Marvel’s most important black superhero has evolved a lot over 50 years. The Black Panther has gone from being an under-utilized figure in the background of Avengers group shots to arguably being the most fearsome strategist in the Marvel Universe. His elevation to Marvel’s top tier is a fascinating meta-story.
To me, the core dynamic that makes the Black Panther work comes from a set of paradoxes churned up by the collision of real world and fictional tropes and stereotypes. That tension shows up in the first panel of the first page of Fantastic Four #52, the 1966 issue where Stan Lee and Jack Kirby introduced the character.
As three members of Marvel’s First Family fly in an advanced aircraft provided by the Panther, Ben Grimm wonders aloud, “But how does a refugee from a Tarzan movie lay his hands on this kinda gizmo?” Let’s count the assumptions in that sentence:
• that the Africans in a Tarzan movie are a reference point or even representative of anything
• “lay hands on” strongly implies that the Thing thinks that there’s no way an aircraft this advanced could come from Africa. He had to have come across it from some other, more sophisticated individual or culture.
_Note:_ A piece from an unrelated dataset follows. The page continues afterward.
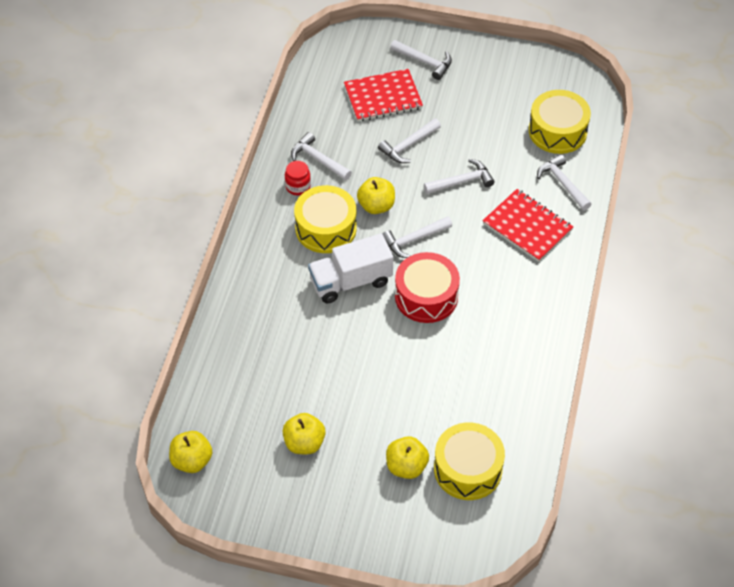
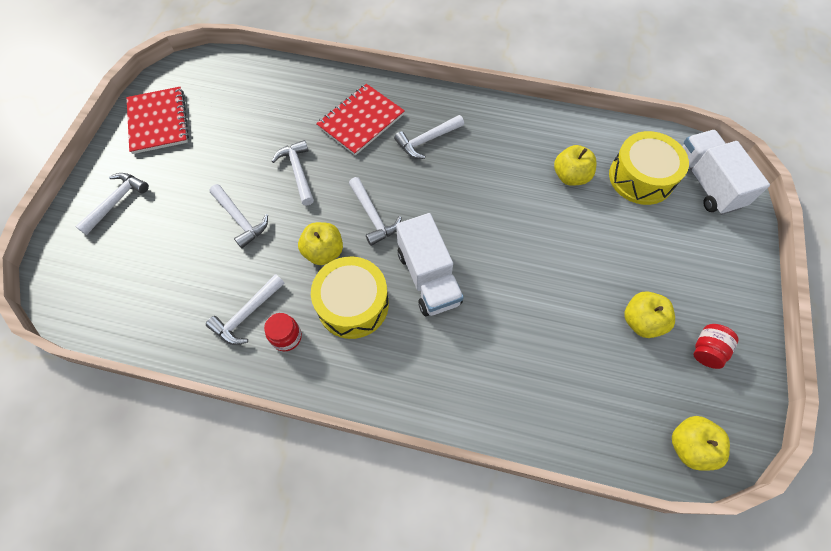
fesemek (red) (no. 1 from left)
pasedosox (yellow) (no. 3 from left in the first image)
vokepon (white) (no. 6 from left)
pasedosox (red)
A later panel hits the same note of incredulity, this time voiced by the Human Torch.
Now, it should be noted Lee and KIrby were doing their job as storytellers here, crafting a set of expectations for the reader that they’d upend for a surprise later in the issue. It would turn out that T’Challa is in fact a genius on par with Reed Richards and cunning enough to trap and nearly defeat the Fantastic Four in battle.
But the raw material for those expectations was drawn from the real world. The Tarzan movies Lee references were only the most recent version of the idea that Africa was a wild Dark Continent populated by uncivilized “savages”. That belief was taken as a given for centuries by that point and still persists today. So it’s laudable that two middle-aged Jewish men working in 1966 New York City dreamed up an African superhero king who rules over an technologically advanced nation. But the way they did that simultaneously reinforces the very same stereotypes and value judgements the Black Panther was supposed to dispel.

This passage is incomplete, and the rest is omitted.